JC: And what reactions did you run into after having finished the project?
PG: The relatives were very satisfied and happy with my portrayal of the disease.
For me, the most important reaction I received from a lady who told me that she had never been able to understand her husband’s illness (who had long been unable to recognize her). For years, she had held on to the old image of her husband. However, my portrait of her husband helped her to see that her husband had become a different person, and she was able to accept the changes caused by the illness.
Of course, there are always people who do not understand the work. Occasionally, I was being accused of being voyeuristic and of exposing the patients to ridicule. But I know that I left them their dignity even though they were unable to control the process of portraiture and even though they did not understand what happened. The majority of the reviews were excellent. In 2004, I was awarded the Arles Discovery Reward for this work and Sun City and Coney Island, and the book was sold out rapidly. The second edition will be released by Kehrer publisher at the end of 2008.
JC: As someone self-taught your photographic background differs from those of many other artists. How did your photography develop to where it is now? Were there influences or role models that you used to orient yourself?
PG: Of course, there were influences. I was amazed and influenced especially by American photography or photography done in America such as by Robert Frank and Diane Arbus, extending to William Eggleston and Stephen Shore. In addition, there was Martin Parr, whom I met during a common exhibition. He caused me to start taking colour photos in 1988 again. Of course, there is a strong contrast between my colours and his.

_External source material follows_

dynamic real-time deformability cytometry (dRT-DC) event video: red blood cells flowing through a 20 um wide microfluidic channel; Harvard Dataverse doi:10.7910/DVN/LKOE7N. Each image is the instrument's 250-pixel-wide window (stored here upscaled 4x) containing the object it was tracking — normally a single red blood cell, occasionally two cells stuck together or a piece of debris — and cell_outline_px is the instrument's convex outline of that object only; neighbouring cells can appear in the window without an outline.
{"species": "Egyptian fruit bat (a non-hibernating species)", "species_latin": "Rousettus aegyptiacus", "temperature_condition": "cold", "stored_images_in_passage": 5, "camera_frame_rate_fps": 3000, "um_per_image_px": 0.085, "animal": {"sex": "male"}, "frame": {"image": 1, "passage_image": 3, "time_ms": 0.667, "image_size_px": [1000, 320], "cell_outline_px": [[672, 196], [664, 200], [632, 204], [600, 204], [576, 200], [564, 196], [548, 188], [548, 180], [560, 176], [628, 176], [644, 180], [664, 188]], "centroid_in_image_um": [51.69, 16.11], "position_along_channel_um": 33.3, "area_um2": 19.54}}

JC: As a member of Piece of Cake (POC) you are connected to a European network of photographers. I often think that such groups offer enormous advantage, and I often wonder why they are not more common, especially in the internet age. How did your POC membership come about, and what advantages do you see in this type of group?
PG: Since Charles Fréger recently talked about POC I can here focus on my own personal reasons.

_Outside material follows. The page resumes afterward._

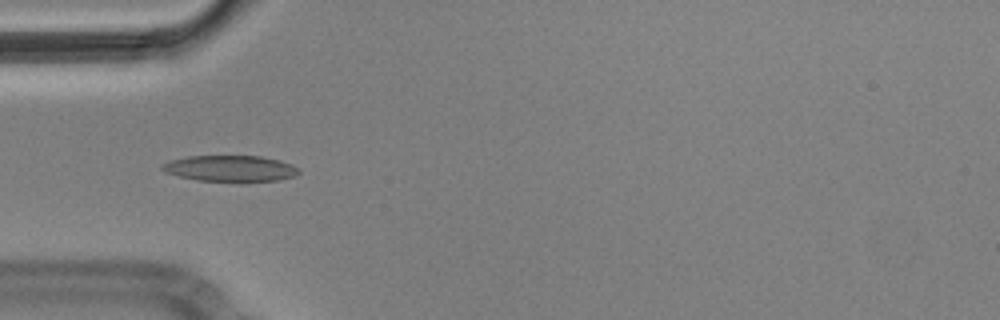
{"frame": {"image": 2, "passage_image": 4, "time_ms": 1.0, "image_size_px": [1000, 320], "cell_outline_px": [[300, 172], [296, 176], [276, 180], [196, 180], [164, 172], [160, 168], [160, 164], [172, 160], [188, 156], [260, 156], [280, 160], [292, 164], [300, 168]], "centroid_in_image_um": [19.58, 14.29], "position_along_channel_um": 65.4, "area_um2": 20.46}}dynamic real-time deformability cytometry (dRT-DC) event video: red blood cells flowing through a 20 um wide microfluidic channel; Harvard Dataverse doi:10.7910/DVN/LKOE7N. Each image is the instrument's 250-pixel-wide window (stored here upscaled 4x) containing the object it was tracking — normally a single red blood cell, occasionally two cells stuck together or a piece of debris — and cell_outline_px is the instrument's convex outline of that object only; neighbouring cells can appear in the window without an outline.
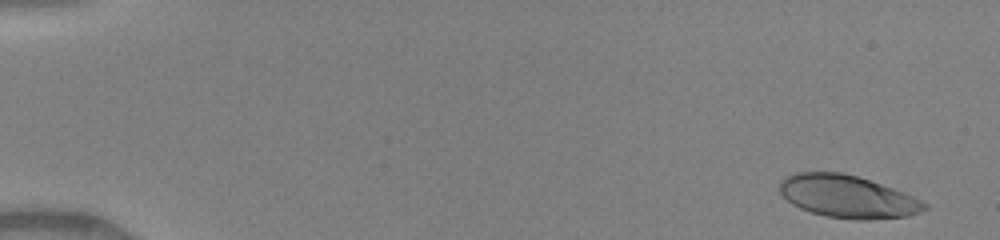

A network like POC does indeed offer many advantages, but it also means quite some work for each individual. What’s more, you have to be able to open up to others and to work in a group. Maybe those are the reasons why there are not more groups like that. And we do not have commercial interests like an agency.
In 2004, I read an article about POC, and I liked the idea very much. As a consequence, I applied and I became a member right away. I first met POC at a workshop in Cologne. There are very nice people in the group, and the meetings always are very motivating.
POC offers me the possibility to talk intensely with the other members about new work and about photography in general. For me, that is very important to challenge my own opinions. As someone self-taught I was missing this exchange, and I am very glad to have found a group like POC, which gives me the feeling that I’m not alone.